Closed YLGH closed 7 months ago
Thanks for taking a close look!
We'll deprecate the cutlass implementation in the future. See discussions here: https://github.com/punica-ai/punica/issues/2
Makes sense, thanks!
So it seems like the recommendation would be to use the hand written version for shrink:
https://github.com/punica-ai/punica/blob/master/csrc/sgmv_flashinfer/sgmv_flashinfer.cuh
and in the meantime use the cutlass based version for expand https://github.com/punica-ai/punica/blob/master/csrc/sgmv/sgmv_cutlass.cuh#L81C3-L81C3 ?
Correct. Once we got time to push out custom expand, we'll deprecate cutlass. You can use punica.add_lora_sgmv_custom_cutlass()
for LoRA for now.
Sounds great, thanks!
@abcdabcd987 Can't wait to the customized version. So far we use the current version in production and performance seems good for multi-lora deployment.
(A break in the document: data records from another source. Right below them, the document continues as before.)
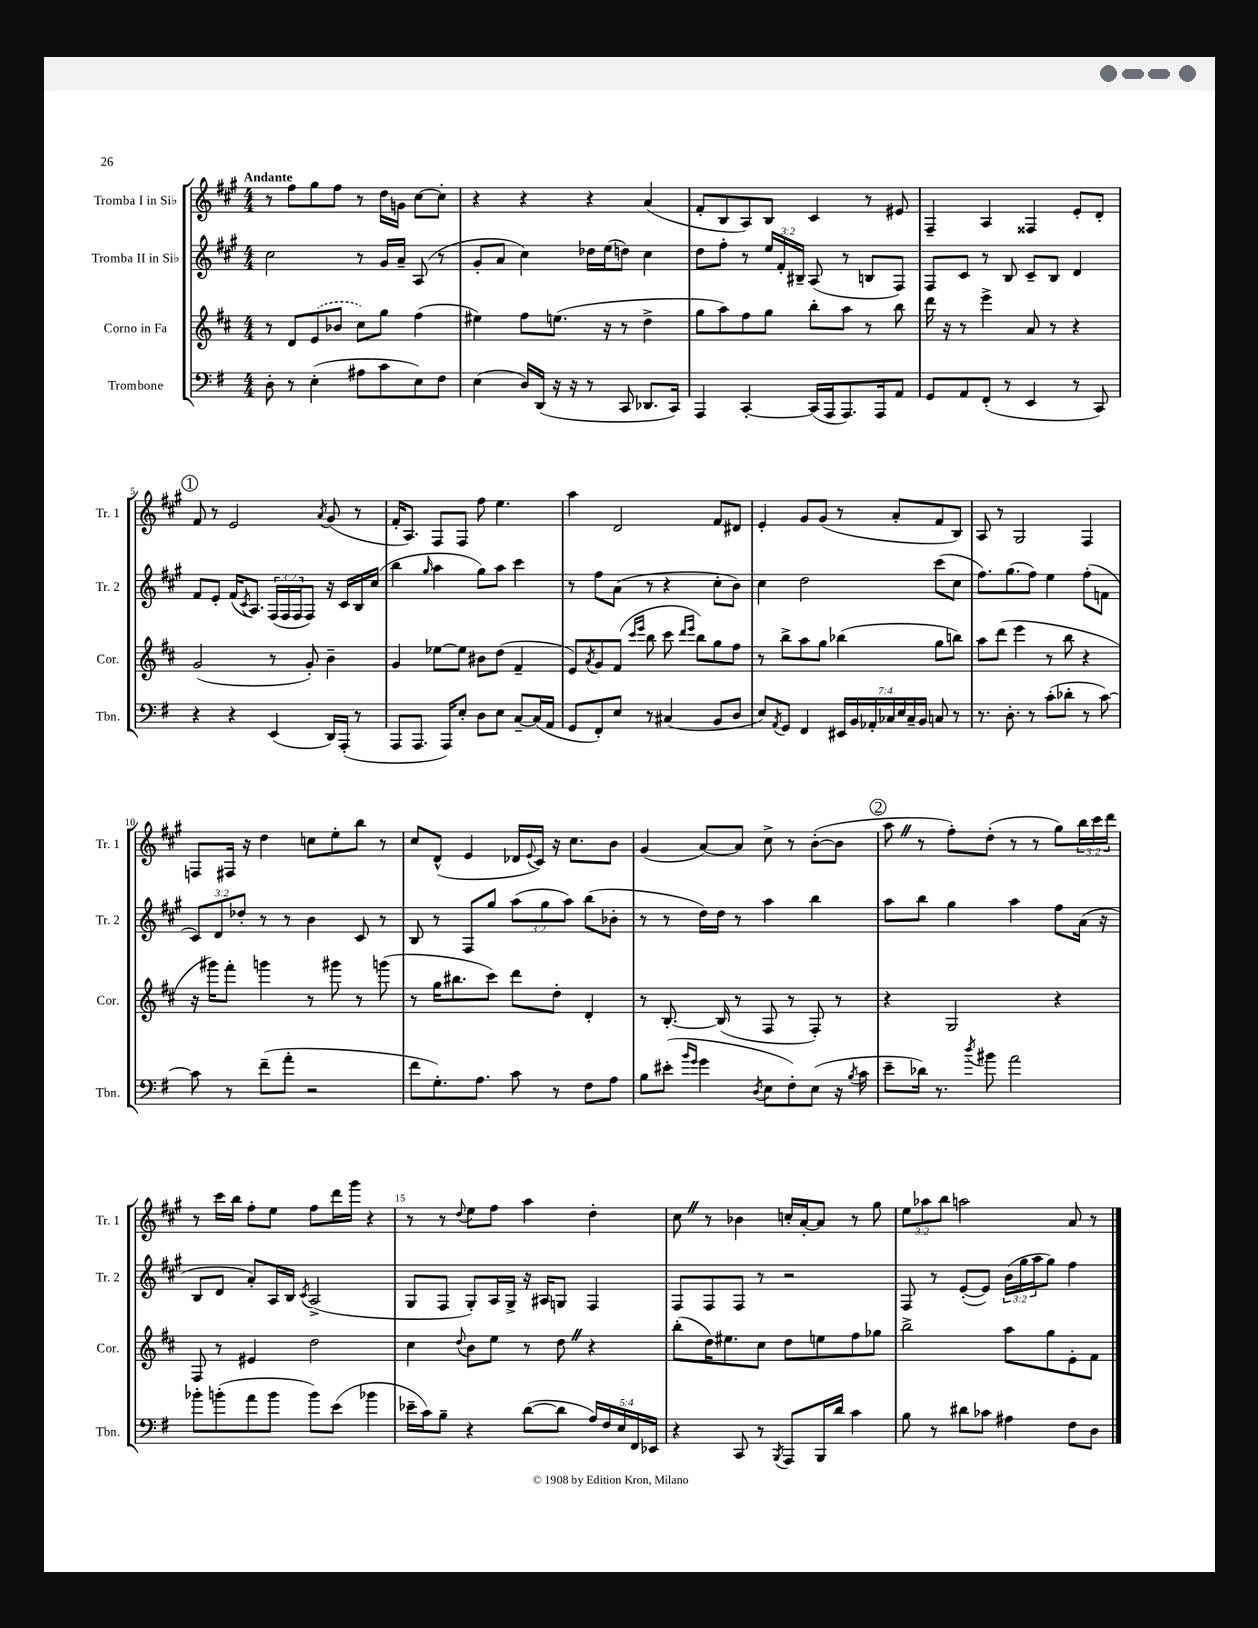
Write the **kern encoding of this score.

**kern	**kern	**kern	**kern
*part4	*part3	*part2	*part1
*staff4	*staff3	*staff2	*staff1
*I"Trombone	*I"Corno in Fa	*I"Tromba II in Si♭	*I"Tromba I in Si♭
*I'Tbn.	*I'Cor.	*I'Tr. 2	*I'Tr. 1
*clefF4	*clefG2	*clefG2	*clefG2
*k[f#]	*k[f#c#]	*k[f#c#g#]	*k[f#c#g#]
*M4/4	*M4/4	*M4/4	*M4/4
=1	=1	=1	=1
!	!	!	!LO:TX:a:B:t=Andante
8D'\	8r	2cc#\	8r
8r	8d/L	.	8ff#\L
(4E'\	(8e/	.	8gg#\
.	8b-X/J	.	8ff#\J
8A#X\L	8cc#\L)	8r	8r
8c\	8gg\J	16g#/LL	16dd\LL
.	.	16a~/JJ	16gn\JJ
8E\)	(4ff#\	(8A/	[8cc#\L
8F#\J	.	8r	8cc#'\J]
=2	=2	=2	=2
(4E\	4ee#X\)	8g#'/L	4r
.	.	8a/J	.
16D/LL)	8ff#\L	4cc#\)	4r
(16DD/JJ	.	.	.
16r	(8.een\J	.	.
16r	.	.	.
8r	.	16dd-X\LL	4r
.	16r	(16ee\J	.
8CC/	8r	8ddn\J)	.
8.DD-X/L	4dd^\	4cc#\	(4a/
16CC/Jk)	.	.	.
=3	=3	=3	=3
4AAA/	8gg\L	8dd\L	8f#'/L
.	8aa\)	8ff#'\J	8B/
[4CC'/	8ff#\	8r	8A/)
.	8gg\J	24ee/LL	8B/J
.	.	24f#'/	.
.	.	24B#X~/JJ	.
(16CC/LL]	8bb'\L	(8A/	4c#/
16AAA/J	.	.	.
8.AAA/)	8aa\J	8r	.
.	8r	8Bn/L	8r
16AAA/k	.	.	.
8AA/J	8bb\	8F#/J)	8e#X/
=4	=4	=4	=4
8GG/L	16ddd\	8F#/L	4F#~/
.	16r	.	.
8AA/	8r	8c#/J	.
(8FF#'/J	4eee^\	8r	4A/
8r	.	8B/	.
4EE/	8a/	8c#~/L	4F##X/
.	8r	8B/J	.
8r	4r	4d/	8e'/L
8CC/)	.	.	8d'/J
!!LO:LB:g=z
!!LO:REH:place=s1:t=1
=5	=5	=5	=5
4r	(2g/	8f#/L	8f#/
.	.	8e'/J	8r
4r	.	(16f#/KL	2e/
.	.	8qc#/	.
.	.	8.A/J)	.
(4EE/	8r	(24F#/LL	.
.	.	24F#/	.
.	.	24F#/J	.
.	8g'/)	8F#/J)	.
.	.	.	8qa/
16DD/LL)	4b~\	16r	(8g#/
(16AAA'/JJ	.	16c#/LL	.
8r	.	16B/	8r
.	.	(16cc#/JJ	.
=6	=6	=6	=6
8AAA/L	4g/	4bb\	16f#'/KL
.	.	.	8.A/J)
8.AAA/J	.	.	.
.	.	16qqgg#/	.
.	[8ee-X\L	4aa\	8F#/L
16AAA/KL)	.	.	.
8E'/J	8ee-\J]	.	8F#/J
8D\L	8b#X\L	8gg#\L)	8ff#\
8E\J	(8dd\J	8aa\J	4.ee\
[8C~/L	4f#~/	4ccc#\	.
(16C/L]	.	.	.
16AA/JJ	.	.	.
=7	=7	=7	=7
8GG/L	8e/L)	8r	4aa\
.	8qa/	.	.
8FF#'/)	8g/	8ff#\L	.
8E/J	(8f#/J	(8a\J	2d/
.	16qqccc#/LL	.	.
.	16qqeee/JJ	.	.
8r	8bb\	8r	.
(4C#X/	8ccc#\	4r	.
.	16qqddd/LL	.	.
.	16qqeee/JJ	.	.
.	8bb\L)	.	.
8BB/L	8gg\	8cc#'\L	8f#/L
8D/J	8ff#\J	8b\J)	8d#X/J
=8	=8	=8	=8
8E/L)	8r	4cc#\	4e'/
8qAA/	.	.	.
8GG/J	8bb^\L	.	.
4FF#/	8aa\	2dd\	8g#/L
.	8gg\J	.	(8g#/J
28EE#X/LL	(4bb-X\	.	8r
28BB/	.	.	.
28AA-X'/	.	.	.
28C-X/	.	.	.
.	.	.	8a'/L
28E/	.	.	.
28C-~/	.	.	.
28BB/JJ	.	.	.
8Cn/	8gg\L	(8ccc#\L	8f#/
8r	8bbn\J)	8cc#\J	8B/J)
=9	=9	=9	=9
8.r	8aa\L	8.ff#\L)	8A/
.	(8ddd\J	.	8r
8.D'\	.	(8.gg#\	.
.	4eee\	.	2G#/
8r	.	8ff#\J)	.
(8c'\L	8r	4ee\	.
8d-X'\J	8bb\	.	.
8r	4r	(8ff#'\L	4F#/
[8c\)	.	8fn\J	.
!!LO:LB:g=z
=10	=10	=10	=10
8c\]	16r	12c#/L)	8Fn/L
.	16ggg#X\KL)	.	.
.	.	12d/	.
8r	8fff#'\J	.	16F#X/Jk
.	.	12dd-X'/J	.
.	.	.	16r
(8f#~\L	4gggn\	8r	4dd\
8a'\J	.	8r	.
2r	8r	4b\	8ccn\L
.	8ggg#X\	.	8ee'\
.	8r	8c#/	8bb\J
.	(8gggn\	8r	8r
=11	=11	=11	=11
8f#\L	8r	8B/	8cc#/L
8.G'\)	16gg\KL	8r	(8d^^/J
.	8.bb#X\	.	.
.	.	8F#/L	4e/
8.A\J	.	.	.
.	8ccc#\J)	8gg#/J	.
8c\	8ddd\L	(12aa\L	16d-X/LL
.	.	.	8qqe/
.	.	.	16c#/JJ)
.	.	12gg#\	.
8r	8dd'\J	.	16r
.	.	12aa\J)	.
.	.	.	8.cc#\L
8F#\L	4d'/	(8bb\L	.
8A\J	.	8b-X'\J	8b\J
=12	=12	=12	=12
8B\L	8r	8r	(4g#/
(8e#X'\J	[8.B'/	8r	.
16qqb/LL	.	.	.
16qqg/JJ	.	.	.
4g\	.	16dd\LL)	[8a/L)
.	(16B/]	16dd\JJ	.
.	8r	8r	8a/J]
8qD/	.	.	.
8E\L	8F#/	4aa\	8cc#^\
8F#'\)	8r	.	8r
(8E\J	8F#'/)	4bb\	([8b'\L
16r	8r	.	8b\J]
8qB/	.	.	.
16c\	.	.	.
!!LO:REH:place=s1:t=2
=13	=13	=13	=13
8e~\L	4r	8aa\L	8aaZ\
16d-X\Jk)	.	8bb\J	8r
8.r	.	.	.
.	2G/	4gg#\	8ff#'\L)
8qdd/	.	.	.
8b#X\	.	.	(8dd'\J
2a\	.	4aa\	8r
.	.	.	8r
.	4r	8ff#\L	8gg#\L)
.	.	(16a\Jk	24bb\L
.	.	.	24ccc#\
.	.	16r	.
.	.	.	24ddd\JJ
!!LO:LB:g=z
=14	=14	=14	=14
8b-X'\L	8F#/	8B/L	8r
(8bn'\	8r	8d/J	16ccc#\LL
.	.	.	16bb\JJ
8a\	4e#X/	8a'/L)	8ff#'\L
8b\J	.	16A/L	8ee\J
.	.	16B/JJ	.
.	.	8qc#/	.
8b\L)	2dd\	(2A^/	8ff#\L
(8e\J	.	.	16ddd\L
.	.	.	16ggg#\JJ
4b-X\	.	.	4r
=15	=15	=15	=15
16e-X~\LL	4cc#\	8G#/L	8r
16c\J)	.	.	.
8B~\J	.	8F#/J	8r
.	8qqdd/	.	8qqdd/
4r	8b\L	8G#'/L)	8ee\L
.	8ee\J	16A/L	8ff#\J
.	.	16G#^/JJ	.
([8d\L	8r	16r	4aa\
.	.	16A#X/KL	.
8d\J]	8ddZ\	8Gn/J	.
20A/LL)	4r	4F#/	4dd'\
20F#/	.	.	.
20E/	.	.	.
20FF#/	.	.	.
20EE-X/JJ	.	.	.
=16	=16	=16	=16
4r	(8bb'\L	8F#/L	8cc#Z\
.	16dd\K)	8F#/	8r
.	8.ee#X\	.	.
8CC/	.	8F#/J	4b-X\
8r	8cc#\J	8r	.
8qBBB/	.	.	.
8AAA/L	8dd\L	2r	16ccn'/LL
.	.	.	[16a'/J
16BBB/L	8een\	.	8a/J]
16d/JJ	.	.	.
4c\	8ff#\	.	8r
.	8gg-X\J	.	8gg#\
=17	=17	=17	=17
8B\	2bb^\	8F#/	12ee\L
.	.	.	12aa-X\
8r	.	8r	.
.	.	.	12bb\J
8d#X\L	.	([8e'/L	2aan\
8c-X\J	.	8e/J])	.
4A#X\	8aa\L	(24b\LL	.
.	.	24gg#\	.
.	.	24aa\J	.
.	8gg\	8gg#\J)	.
8F#\L	8e'\	4ff#\	8a/
8D\J	8f#\J	.	8r
==	==	==	==
*-	*-	*-	*-
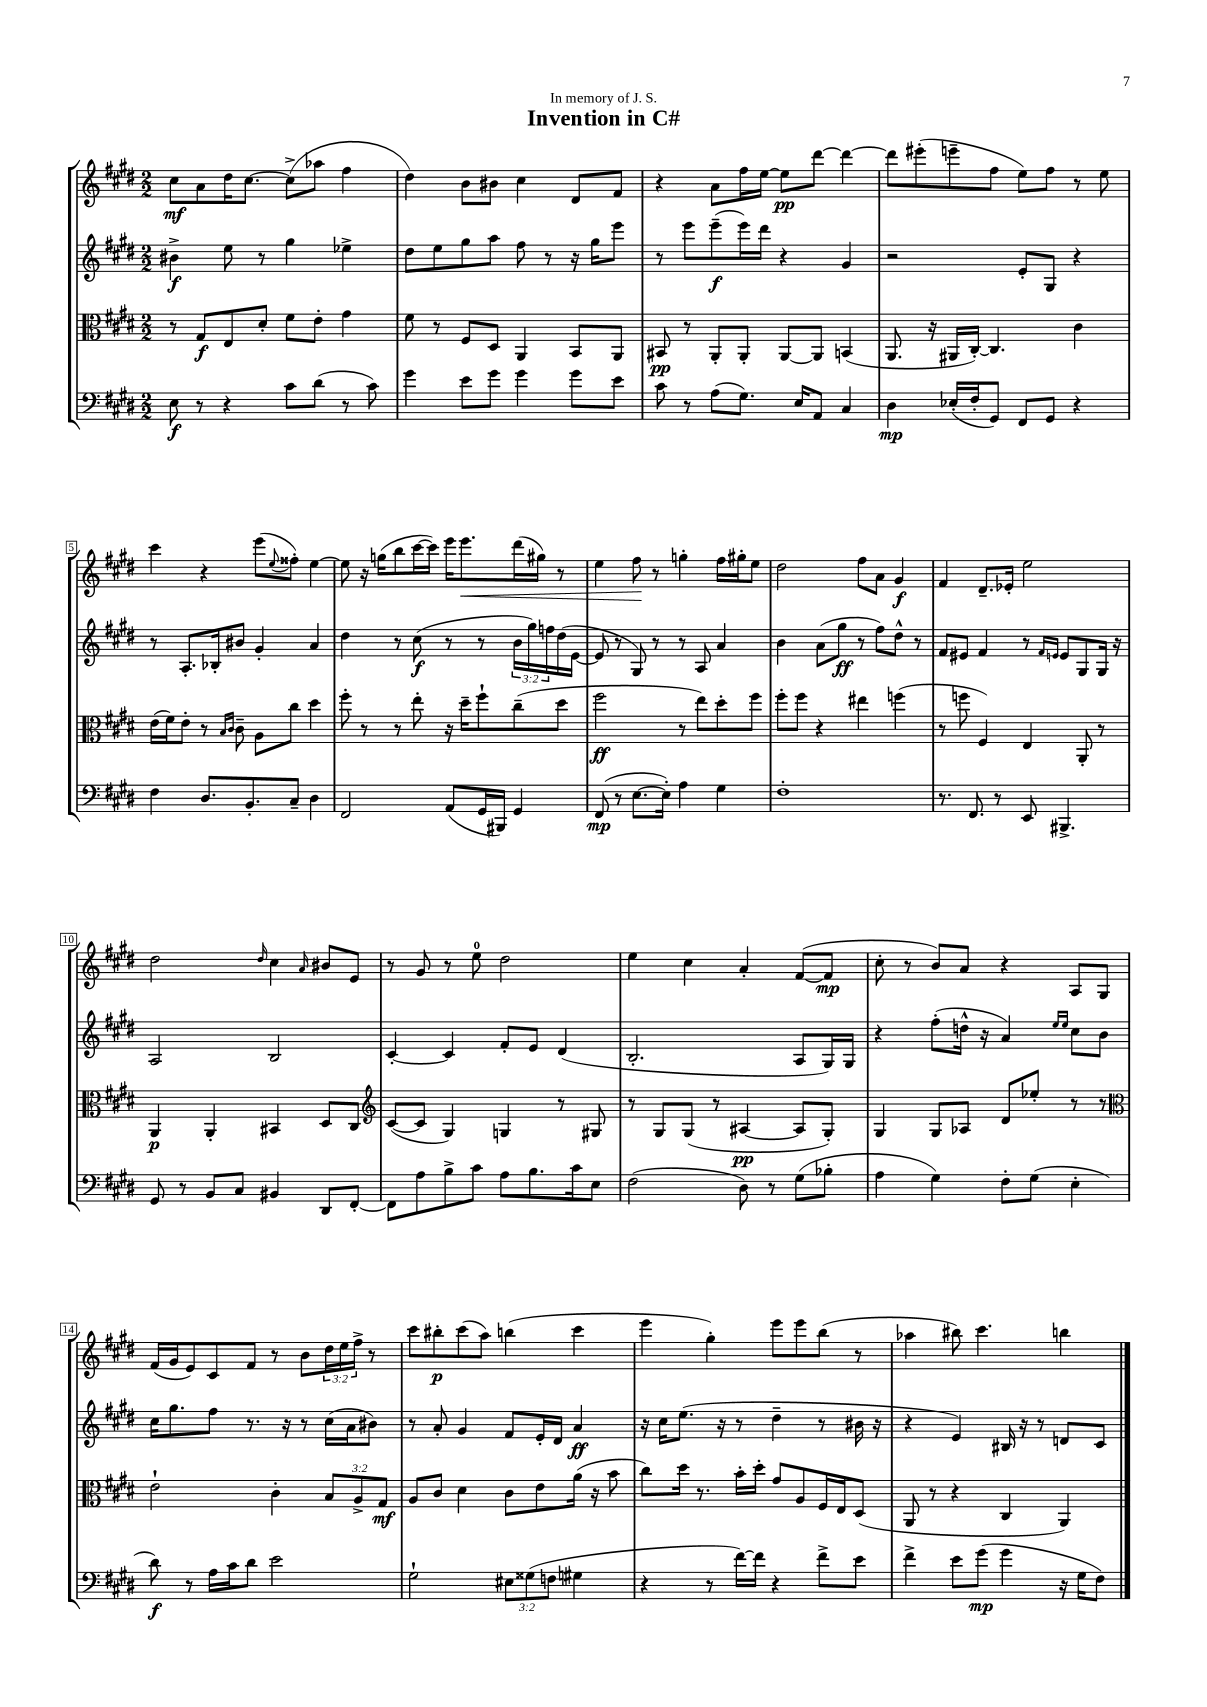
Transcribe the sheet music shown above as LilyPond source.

\header { title = "Invention in C#" dedication = "In memory of J. S." }
<<
\new StaffGroup <<
\new Staff = "s0" {
    \clef treble \key e \major \numericTimeSignature \time 2/2 \override Staff.TupletNumber.text = #tuplet-number::calc-fraction-text
    cis''8\mf a'8 dis''16 cis''8.~ cis''8->( aes''8 fis''4 |
    dis''4) b'8 bis'8 cis''4 dis'8 fis'8 |
    r4 a'8 fis''16 e''16~ e''8\pp dis'''8~ dis'''4~ |
    dis'''8 eis'''8-.( e'''8-- fis''8 e''8) fis''8 r8 e''8 |
    cis'''4 r4 e'''8( \appoggiatura { e''8 } fisis''8-.) e''4~ |
    e''8 r16 g''16( b''8 cis'''16~ cis'''16) e'''16 e'''8.\< dis'''16( gis''16) r8 |
    e''4 fis''8\! r8 g''4-. fis''16 gis''16-. e''8 |
    dis''2 fis''8 a'8 gis'4\f |
    fis'4 dis'8.-- ees'16-. e''2 |
    dis''2 \grace { dis''16 } cis''4 \grace { a'16 } bis'8 e'8 |
    r8 gis'8 r8 e''8-0 dis''2 |
    e''4 cis''4 a'4-. fis'8~( fis'8\mp |
    cis''8-. r8 b'8) a'8 r4 a8 gis8 |
    fis'16( gis'16 e'8) cis'8 fis'8 r8 b'8 \tuplet 3/2 { dis''16 e''16 fis''16-> } r8 |
    cis'''8 bis''8-.\p cis'''8( a''8) b''4( cis'''4 |
    e'''4 gis''4-.) e'''8 e'''8 b''8( r8 |
    aes''4 bis''8) cis'''4. b''4 \bar "|." |
}
\new Staff = "s1" {
    \clef treble \key e \major \numericTimeSignature \time 2/2 \override Staff.TupletNumber.text = #tuplet-number::calc-fraction-text
    bis'4->\f e''8 r8 gis''4 ees''4-> |
    dis''8 e''8 gis''8 a''8 fis''8 r8 r16 gis''16 e'''8 |
    r8 e'''8 e'''8--\f( e'''16) dis'''16 r4 gis'4 |
    r2 e'8-. gis8 r4 |
    r8 a8.-. bes16-. bis'8 gis'4-. a'4 |
    dis''4 r8 cis''8\f( r8 r8 \tuplet 3/2 { b'16 gis''16) f''16 } dis''16( e'16~ |
    e'8 r8 gis8) r8 r8 a8 a'4 |
    b'4 a'8( gis''8\ff r8 fis''8) dis''8-^ r8 |
    fis'8 eis'8 fis'4 r8 \grace { fis'16 e'16 } e'8 gis8 gis16 r16 |
    a2 b2 |
    cis'4~-. cis'4 fis'8-. e'8 dis'4( |
    b2.-. a8 gis16) gis16 |
    r4 fis''8-.( d''16-^ r16 a'4) \grace { e''16 e''16 } cis''8 b'8 |
    cis''16 gis''8. fis''8 r8. r16 r8 cis''16( a'16 bis'8) |
    r8 a'8-. gis'4 fis'8 e'16-. dis'16 a'4\ff |
    r16 cis''16 e''8.( r16 r8 dis''4-- r8 bis'16 r16 |
    r4 e'4) bis16 r16 r8 d'8 cis'8 \bar "|." |
}
\new Staff = "s2" {
    \clef alto \key e \major \numericTimeSignature \time 2/2 \override Staff.TupletNumber.text = #tuplet-number::calc-fraction-text
    r8 gis8\f e8 dis'8-. fis'8 e'8-. gis'4 |
    fis'8 r8 fis8 dis8 a,4 b,8 a,8 |
    bis,8\pp r8 a,8-. a,8-. a,8~ a,8 b,4( |
    a,8. r16 ais,16 cis16~-.) cis4. cis'4 |
    e'16( fis'16) e'8-. r8 \grace { b16 cis'16 } cis'8-- a8 cis''8 dis''4 |
    fis''8-. r8 r8 e''8-. r16 dis''16-- fis''8-! cis''8--( dis''8 |
    fis''2\ff r8 e''8) dis''8-. fis''8 |
    fis''8-. fis''8 r4 eis''4 f''4( |
    r8 f''8 fis4) e4 a,8-. r8 |
    a,4\p a,4-. bis,4 dis8 cis8 |
    \clef treble cis'8~( cis'8 gis4) g4 r8 gis8 |
    r8 gis8 gis8( r8 ais4~\pp ais8 gis8-.) |
    gis4 gis8 aes8 dis'8 ees''8-. r8 r8 |
    \clef alto e'2-! cis'4-. \tuplet 3/2 { b8 a8-> gis8\mf } |
    a8 cis'8 dis'4 cis'8 e'8 a'16( r16 b'8 |
    cis''8) dis''16 r8. b'16-. dis''16-. gis'8 a8 fis16 e16 dis8( |
    a,8 r8 r4 cis4 a,4) \bar "|." |
}
\new Staff = "s3" {
    \clef bass \key e \major \numericTimeSignature \time 2/2 \override Staff.TupletNumber.text = #tuplet-number::calc-fraction-text
    e8\f r8 r4 cis'8 dis'8( r8 cis'8) |
    gis'4 e'8 gis'8 gis'4 gis'8 e'8 |
    cis'8 r8 a8( gis8.) e16 a,8 cis4 |
    dis4\mp ees16-.( fis16-. gis,8) fis,8 gis,8 r4 |
    fis4 dis8. b,8.-. cis8-- dis4 |
    fis,2 a,8( gis,16 bis,,16) gis,4 |
    fis,8\mp( r8 e8.~ e16-.) a4 gis4 |
    fis1-. |
    r8. fis,8. r8 e,8 bis,,4.-> |
    gis,8 r8 b,8 cis8 bis,4 dis,8 fis,8~-. |
    fis,8 a8 b8-> cis'8 a8 b8. cis'16 e8 |
    fis2( dis8) r8 gis8( bes8-. |
    a4 gis4) fis8-. gis8( e4-. |
    dis'8\f) r8 a16 cis'16 dis'8 e'2 |
    gis2-! \tuplet 3/2 { eis8 gisis8( f8 } gis4 |
    r4 r8 fis'16~) fis'16 r4 fis'8-> e'8 |
    fis'4-> e'8 gis'8\mp( gis'4 r16 gis16 fis8) \bar "|." |
}
>>
>>
\layout { \context { \Score \override BarNumber.stencil = #(make-stencil-boxer 0.1 0.3 ly:text-interface::print) } }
@jcao-ai Glad that Punica got deployed and serves your usage :)
Hi, I really enjoyed learning about SGMV.
I was grokking through the code and wanted to check my understanding. It seems that there are two implementations of SGMV, one based on Grouped GEMM cutlass and another hand written one (using some utils from flashinfer). Just wondering, what is the performance benchmark between the two?